Odosse blinked in confusion. She glanced nervously at her bed, where Aubry was still squalling with scarcely a pause for breath between wails. Beside his red-faced vigor the dead child looked like a wax doll. “Wistan, of course.”
“You miss my point. You know that. I know that. But no one else does. Everyone who knew and loved Wistan in this world is dead. So ask yourself: Is it better for you, and for him, if the child who survives this morning is Wistan, or Aubry?”
It took a moment for his meaning to sink in. Odosse’s eyes widened when it did. “That’s monstrous.”
She wasn’t sure whether she meant Brys’ suggestion or her own temptation to take it. Wistan was dead because she had refused the price to heal him; how could she think of using that death for her gain? Wouldn’t that make her … Odosse floundered for the right word. Not a murderer, no, but not much better. A profiteer from pain.
Wasn’t that what she would be? Deeply unsettled, Odosse moved back to her bed and took Aubry into her lap, rocking her son to quiet his cries.
“It’s practical,” Brys replied. The kettle was whistling; he dropped a hinged metal sachet into the top and left it to simmer. The gentle fragrance of rose hips and oranges rose into the air, soothing Odosse’s nerves. “The boy was sick long enough. I’m surprised you didn’t think of it yourself.”

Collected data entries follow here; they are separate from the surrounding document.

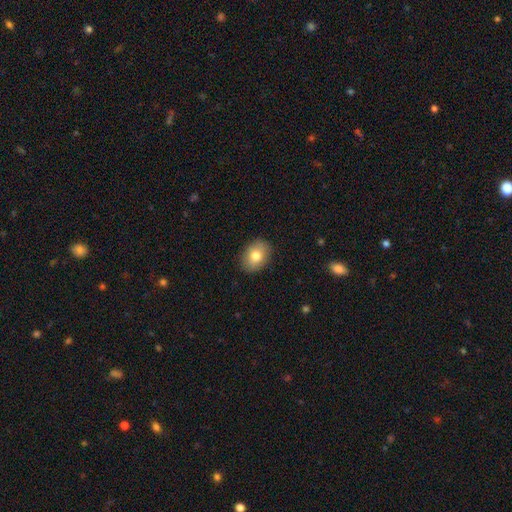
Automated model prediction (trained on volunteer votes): smooth 79%, featured or disk 13%, star or artifact 8%. Down the decision tree: how rounded — in between (70%); merging — none (89%).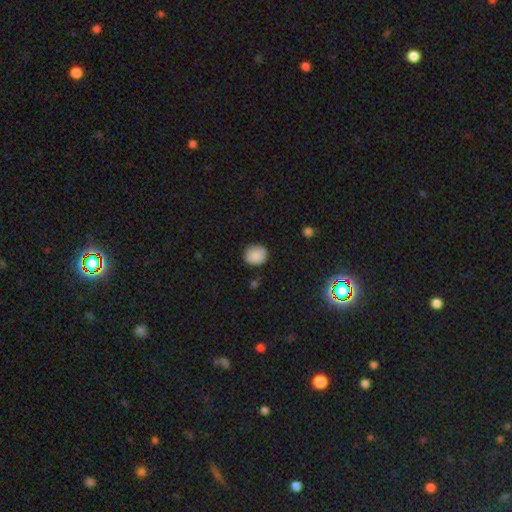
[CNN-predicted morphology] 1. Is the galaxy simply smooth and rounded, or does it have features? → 88% smooth, 9% star or artifact, 4% featured or disk.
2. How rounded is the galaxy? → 76% round, 23% in between, 1% cigar-shaped.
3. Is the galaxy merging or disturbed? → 83% none, 13% minor disturbance, 3% major disturbance, 2% merger.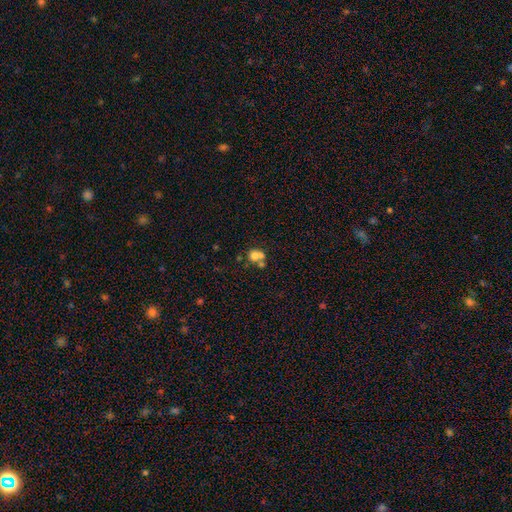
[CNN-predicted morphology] A smooth galaxy with no disk features (68%) that is round (72%). Merging: merger (54%).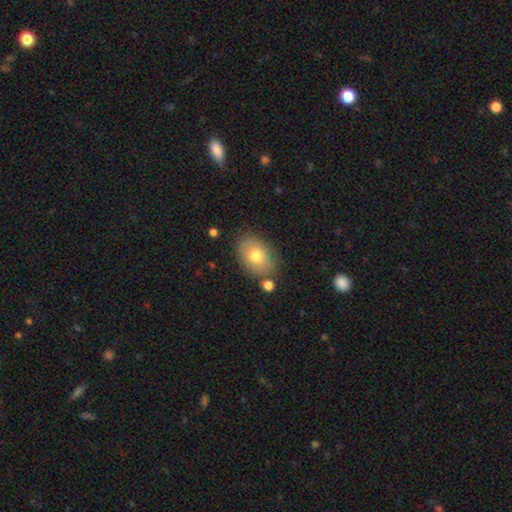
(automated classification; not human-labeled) This is likely a smooth galaxy (77%). How rounded: likely in between (79%). Merging: likely none (77%).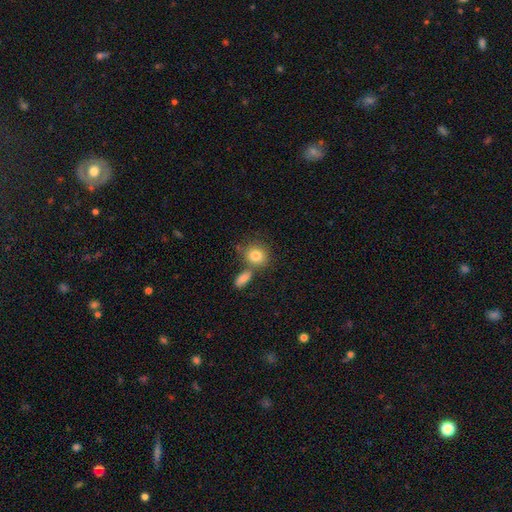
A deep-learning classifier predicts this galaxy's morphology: Smooth or featured?
  - smooth: 83% *
  - featured or disk: 9%
  - star or artifact: 8%
How rounded?
  - round: 68% *
  - in between: 30%
  - cigar-shaped: 1%
Merging?
  - none: 56% *
  - merger: 27%
  - minor disturbance: 12%
  - major disturbance: 4%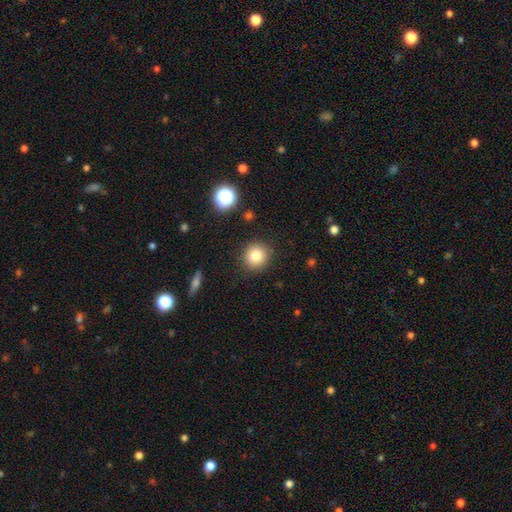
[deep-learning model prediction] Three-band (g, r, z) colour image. It shows a smooth galaxy with no disk features (82%) that is round (91%). Merging: none (89%).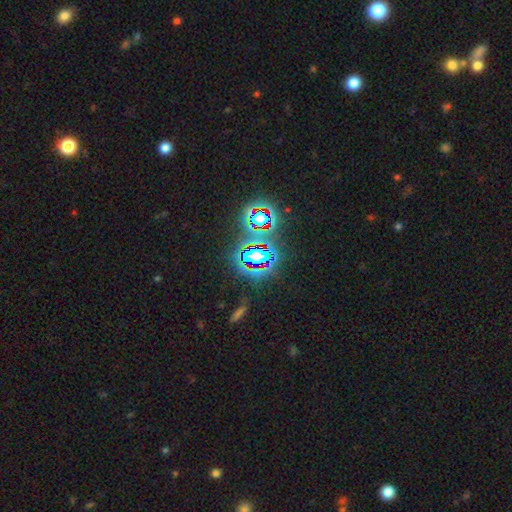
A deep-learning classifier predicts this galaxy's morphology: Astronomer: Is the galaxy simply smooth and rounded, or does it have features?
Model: star or artifact — 73%.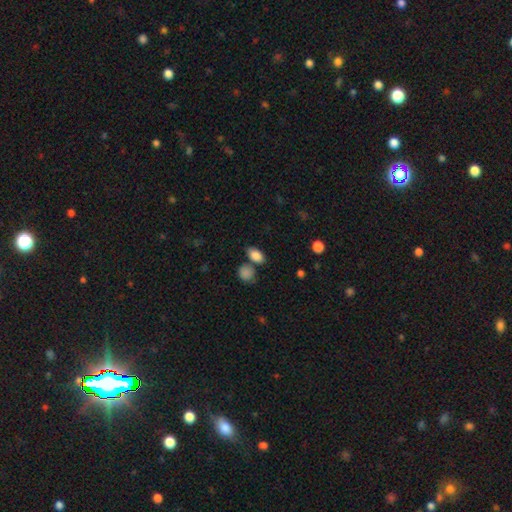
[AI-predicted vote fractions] The model was most divided on "merging": none: 64%, merger: 18%, minor disturbance: 14%, major disturbance: 4%. More confident: how rounded — in between (86%); smooth or featured — smooth (85%).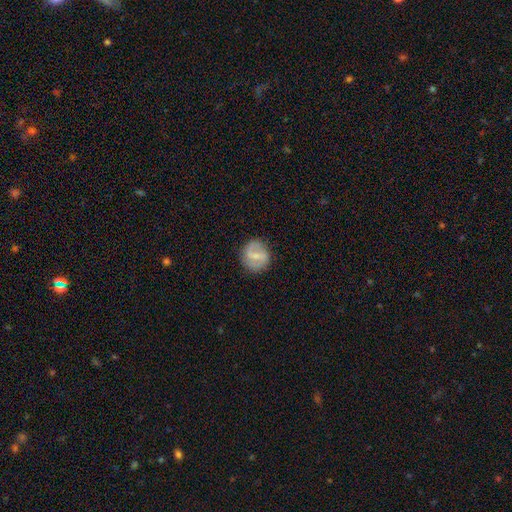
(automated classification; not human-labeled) This is possibly a featured or disk galaxy (56%). It is clearly not viewed edge-on (97%). Bar: possibly weak (48%). Spiral arm pattern: likely yes (75%). Central bulge: possibly small (56%). Merging: likely none (80%).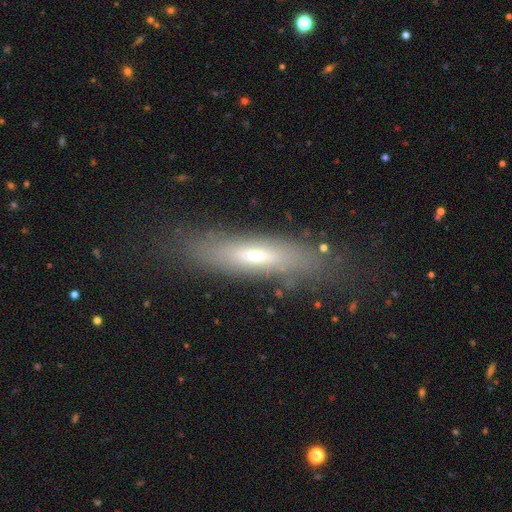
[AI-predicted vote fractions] Smooth or featured?
  - smooth: 51% *
  - featured or disk: 39%
  - star or artifact: 9%
How rounded?
  - cigar-shaped: 67% *
  - in between: 31%
  - round: 2%
Merging?
  - none: 77% *
  - minor disturbance: 14%
  - major disturbance: 7%
  - merger: 2%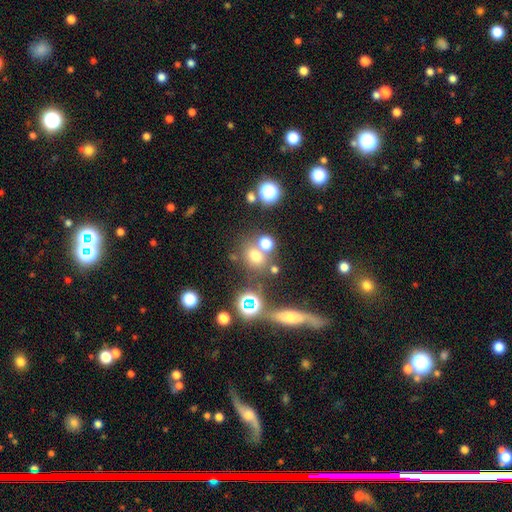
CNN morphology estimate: type=smooth (63%); roundness=round (69%); merging=none (63%).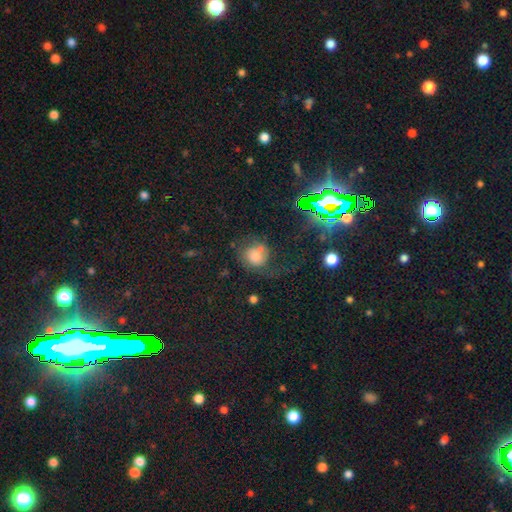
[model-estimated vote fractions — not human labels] A smooth galaxy with no disk features (64%) that is round (75%). Merging: none (38%).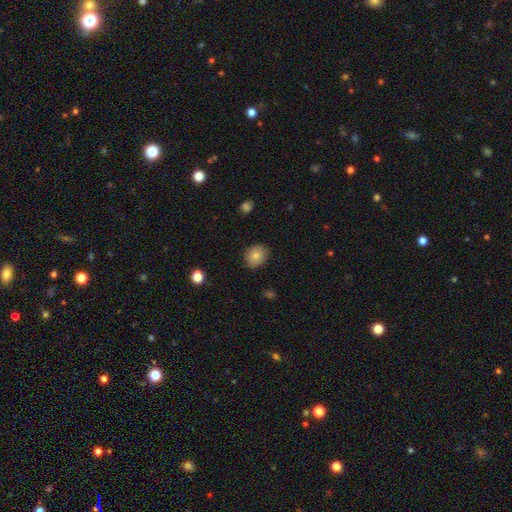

“It isn’t right,” she insisted, although she wasn’t sure why.
“Think on it,” Brys urged. He handed her a cup. She expected tea, but instead it held a splash of some amber spirit so raw it burned her nostrils. Odosse sipped hesitantly, and coughed as liquid fire seared down her throat. But she drank the rest, determined to find what comfort she could in its heat.
She didn’t feel any more enlightened when she reached the dregs, nor when they broke camp after a light meal of tea and stale, slightly crushed raisin cakes, the last of the things she’d taken from Mathas’ bakery. It was with a sense of vague relief that she watched Brys collapse the tent and pack the tight-rolled canvas back on his horse; walking was a strain she understood, and it would give her time alone with her thoughts.
Odosse understood, or thought she did, why Brys wanted her to make the switch. A dead baby was far less valuable to him than a live one. Delivering the de Marsts’ grandson and the heir to Bulls’ March would make him a fortune; delivering a small corpse would only make him a fool. Wistan’s body was worthless, even to his grandparents, unless they could deliver it with proof of who had killed the others and why. She didn’t think Brys had that yet. His only hope of profit was coming up with a live child and painting himself as the baby’s savior.
All guesswork, that, but she didn’t think she was too far wrong. What puzzled her was why Brys wanted her cooperation—surely any infant of the right age would do as well; it didn’t have to be Aubry—and, more than that, why she was so hesitant to give it.
She shouldered her pack and tucked Aubry under her cloak. It felt strange to have Wistan missing on the other side; oddly unbalanced, and yet easier, too, to walk without that burden and that worry. No sooner did the thought occur than Odosse felt guilty for having it.
She carried Wistan, wrapped in a shroud of blankets, in her arms. It wouldn’t be long. Only until they found a good place for his pyre. That his face was bared to the cold didn’t matter anymore. Nothing could hurt him now.
The storm had spent its wrath overnight. By midday there were only a few lonely flakes blowing on the wind; by twilight the sky was gray but clear. All around them the world was a frozen marvel of snow-cloaked hills and bent, leafless trees caught in crystal. White-bellied bluecrests and black-capped chickadees huddled in the branches, and by that Odosse knew the cold would continue. When they felt warmth coming, those birds scattered and sang; when the freeze was hard on them, they flocked silent in the trees. The storm was quiet but not past.
They saw no other travelers, and Brys kept his bow strung and close to hand, for no one but the desperate would be abroad so far from any town.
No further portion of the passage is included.